• _GIVEN RECORDS_:

* * * * * * *

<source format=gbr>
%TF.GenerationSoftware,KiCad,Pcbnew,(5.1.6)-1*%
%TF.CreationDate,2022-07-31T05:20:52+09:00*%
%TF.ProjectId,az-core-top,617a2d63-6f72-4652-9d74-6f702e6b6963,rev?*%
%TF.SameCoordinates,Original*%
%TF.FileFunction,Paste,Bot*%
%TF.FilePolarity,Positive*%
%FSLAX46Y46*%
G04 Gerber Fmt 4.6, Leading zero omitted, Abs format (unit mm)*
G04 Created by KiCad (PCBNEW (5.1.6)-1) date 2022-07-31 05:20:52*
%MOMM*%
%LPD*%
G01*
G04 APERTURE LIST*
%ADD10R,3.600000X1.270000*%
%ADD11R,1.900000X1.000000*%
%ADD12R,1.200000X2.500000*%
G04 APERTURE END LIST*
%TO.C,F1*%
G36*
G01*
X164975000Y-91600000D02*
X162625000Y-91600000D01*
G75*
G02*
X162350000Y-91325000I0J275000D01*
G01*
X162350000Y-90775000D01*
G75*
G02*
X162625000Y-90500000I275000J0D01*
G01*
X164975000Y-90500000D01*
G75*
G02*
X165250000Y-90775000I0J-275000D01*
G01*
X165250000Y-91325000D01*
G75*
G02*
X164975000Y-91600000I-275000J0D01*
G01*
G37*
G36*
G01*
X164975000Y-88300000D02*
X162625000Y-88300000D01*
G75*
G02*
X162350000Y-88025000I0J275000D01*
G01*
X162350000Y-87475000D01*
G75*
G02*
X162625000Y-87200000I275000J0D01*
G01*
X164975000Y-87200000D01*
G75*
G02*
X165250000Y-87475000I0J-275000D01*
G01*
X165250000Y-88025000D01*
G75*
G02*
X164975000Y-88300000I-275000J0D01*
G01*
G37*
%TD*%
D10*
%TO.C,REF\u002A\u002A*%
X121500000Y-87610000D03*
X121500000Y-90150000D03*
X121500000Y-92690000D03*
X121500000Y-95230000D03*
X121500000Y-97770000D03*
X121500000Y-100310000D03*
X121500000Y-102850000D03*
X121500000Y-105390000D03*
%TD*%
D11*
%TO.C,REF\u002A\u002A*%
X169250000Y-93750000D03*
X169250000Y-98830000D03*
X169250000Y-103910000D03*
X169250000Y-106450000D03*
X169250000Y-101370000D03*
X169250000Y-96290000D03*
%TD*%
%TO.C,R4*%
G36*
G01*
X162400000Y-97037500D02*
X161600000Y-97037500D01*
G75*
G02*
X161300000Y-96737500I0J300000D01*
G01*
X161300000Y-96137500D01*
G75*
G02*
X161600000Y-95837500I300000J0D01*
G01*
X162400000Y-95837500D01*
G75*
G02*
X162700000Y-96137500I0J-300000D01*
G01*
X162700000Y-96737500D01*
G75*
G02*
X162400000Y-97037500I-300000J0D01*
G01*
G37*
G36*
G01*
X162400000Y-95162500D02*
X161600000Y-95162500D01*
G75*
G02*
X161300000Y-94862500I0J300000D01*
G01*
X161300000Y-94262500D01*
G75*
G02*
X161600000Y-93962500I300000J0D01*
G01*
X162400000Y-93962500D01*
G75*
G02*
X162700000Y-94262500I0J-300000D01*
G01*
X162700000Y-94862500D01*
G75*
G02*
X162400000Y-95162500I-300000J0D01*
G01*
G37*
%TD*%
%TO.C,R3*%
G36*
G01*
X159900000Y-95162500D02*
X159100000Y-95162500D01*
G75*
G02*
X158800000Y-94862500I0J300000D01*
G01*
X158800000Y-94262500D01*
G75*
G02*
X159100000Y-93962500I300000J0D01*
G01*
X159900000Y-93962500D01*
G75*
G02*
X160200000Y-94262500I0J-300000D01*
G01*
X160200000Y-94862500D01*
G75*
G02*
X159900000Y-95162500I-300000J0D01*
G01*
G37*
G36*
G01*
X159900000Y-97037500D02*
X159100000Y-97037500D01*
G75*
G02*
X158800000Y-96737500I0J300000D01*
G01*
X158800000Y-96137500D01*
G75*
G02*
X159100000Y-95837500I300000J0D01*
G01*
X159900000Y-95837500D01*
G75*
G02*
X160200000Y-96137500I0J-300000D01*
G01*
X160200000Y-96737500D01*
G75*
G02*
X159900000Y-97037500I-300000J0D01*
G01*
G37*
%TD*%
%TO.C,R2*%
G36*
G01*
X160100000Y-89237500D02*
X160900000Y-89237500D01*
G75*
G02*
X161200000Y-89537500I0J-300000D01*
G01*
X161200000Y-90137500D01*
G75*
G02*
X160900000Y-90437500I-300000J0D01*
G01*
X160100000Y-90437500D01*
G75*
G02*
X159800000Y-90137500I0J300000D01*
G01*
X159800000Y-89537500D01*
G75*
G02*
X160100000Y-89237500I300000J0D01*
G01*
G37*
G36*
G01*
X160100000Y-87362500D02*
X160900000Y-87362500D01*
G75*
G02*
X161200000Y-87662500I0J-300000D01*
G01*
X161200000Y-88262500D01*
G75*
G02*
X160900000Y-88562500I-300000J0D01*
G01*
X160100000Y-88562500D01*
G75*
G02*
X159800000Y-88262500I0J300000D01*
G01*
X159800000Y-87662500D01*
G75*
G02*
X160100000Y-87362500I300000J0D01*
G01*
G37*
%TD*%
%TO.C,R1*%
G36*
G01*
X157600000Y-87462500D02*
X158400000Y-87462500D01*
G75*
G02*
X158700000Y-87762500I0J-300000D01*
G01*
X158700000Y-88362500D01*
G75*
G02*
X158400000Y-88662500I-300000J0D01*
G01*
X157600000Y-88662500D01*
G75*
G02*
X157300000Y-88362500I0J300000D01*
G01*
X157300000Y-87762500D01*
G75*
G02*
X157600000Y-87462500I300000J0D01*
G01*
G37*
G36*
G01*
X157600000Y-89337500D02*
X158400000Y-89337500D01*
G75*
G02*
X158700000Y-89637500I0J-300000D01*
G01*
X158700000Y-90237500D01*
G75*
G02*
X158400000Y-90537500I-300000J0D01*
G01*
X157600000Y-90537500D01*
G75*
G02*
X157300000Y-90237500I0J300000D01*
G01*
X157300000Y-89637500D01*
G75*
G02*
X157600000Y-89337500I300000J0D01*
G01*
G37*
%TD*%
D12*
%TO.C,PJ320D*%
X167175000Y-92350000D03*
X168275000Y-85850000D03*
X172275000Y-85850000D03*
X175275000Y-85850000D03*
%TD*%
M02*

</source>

* * * * * * *

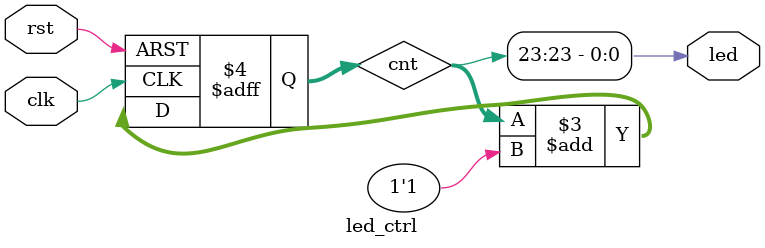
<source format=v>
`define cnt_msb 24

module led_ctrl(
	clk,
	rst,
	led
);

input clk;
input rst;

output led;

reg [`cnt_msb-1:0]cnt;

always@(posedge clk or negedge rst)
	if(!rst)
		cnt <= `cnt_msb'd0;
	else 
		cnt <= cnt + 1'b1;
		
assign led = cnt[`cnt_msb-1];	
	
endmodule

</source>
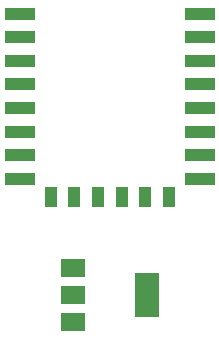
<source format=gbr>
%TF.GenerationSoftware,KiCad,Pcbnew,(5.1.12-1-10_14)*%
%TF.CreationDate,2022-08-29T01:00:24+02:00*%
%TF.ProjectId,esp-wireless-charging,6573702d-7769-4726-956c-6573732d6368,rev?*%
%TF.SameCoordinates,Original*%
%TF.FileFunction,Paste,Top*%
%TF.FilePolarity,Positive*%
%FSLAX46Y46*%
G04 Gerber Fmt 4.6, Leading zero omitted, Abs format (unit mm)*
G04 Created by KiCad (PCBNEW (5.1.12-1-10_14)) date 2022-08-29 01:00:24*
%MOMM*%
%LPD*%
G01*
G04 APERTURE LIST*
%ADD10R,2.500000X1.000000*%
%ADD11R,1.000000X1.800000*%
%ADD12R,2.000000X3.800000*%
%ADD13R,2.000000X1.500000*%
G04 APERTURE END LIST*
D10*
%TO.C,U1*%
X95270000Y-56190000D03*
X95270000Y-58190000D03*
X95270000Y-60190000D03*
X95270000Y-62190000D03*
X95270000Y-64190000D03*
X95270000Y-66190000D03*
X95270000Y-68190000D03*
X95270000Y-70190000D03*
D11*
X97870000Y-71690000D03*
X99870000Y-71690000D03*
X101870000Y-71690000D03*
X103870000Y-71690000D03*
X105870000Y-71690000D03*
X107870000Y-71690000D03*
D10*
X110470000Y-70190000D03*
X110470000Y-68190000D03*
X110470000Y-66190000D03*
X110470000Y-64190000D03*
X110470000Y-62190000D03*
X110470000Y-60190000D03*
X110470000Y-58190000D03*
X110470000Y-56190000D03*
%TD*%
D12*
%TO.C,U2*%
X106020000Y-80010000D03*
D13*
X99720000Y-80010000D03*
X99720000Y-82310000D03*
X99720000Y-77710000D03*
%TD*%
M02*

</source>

* * * * * * *

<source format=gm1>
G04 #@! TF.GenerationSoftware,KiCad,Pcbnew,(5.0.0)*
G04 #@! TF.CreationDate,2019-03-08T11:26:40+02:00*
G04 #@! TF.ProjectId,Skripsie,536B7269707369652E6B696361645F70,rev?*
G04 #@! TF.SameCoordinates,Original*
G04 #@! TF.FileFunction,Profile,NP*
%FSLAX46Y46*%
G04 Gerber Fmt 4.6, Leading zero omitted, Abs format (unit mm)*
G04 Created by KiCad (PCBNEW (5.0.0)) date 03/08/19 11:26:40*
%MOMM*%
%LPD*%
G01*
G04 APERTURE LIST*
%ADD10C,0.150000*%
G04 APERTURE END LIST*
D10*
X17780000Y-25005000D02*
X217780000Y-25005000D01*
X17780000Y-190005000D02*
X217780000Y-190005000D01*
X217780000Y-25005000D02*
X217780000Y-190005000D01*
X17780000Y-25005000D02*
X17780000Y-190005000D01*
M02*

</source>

* * * * * * *

• _YOUR GOAL_: Scan the records above for the string "ProjectId", then copy each line where it turns up.

• _RESPONSE TO THIS EXERCISE_:
%TF.ProjectId,az-core-top,617a2d63-6f72-4652-9d74-6f702e6b6963,rev?*%
%TF.ProjectId,esp-wireless-charging,6573702d-7769-4726-956c-6573732d6368,rev?*%
G04 #@! TF.ProjectId,Skripsie,536B7269707369652E6B696361645F70,rev?*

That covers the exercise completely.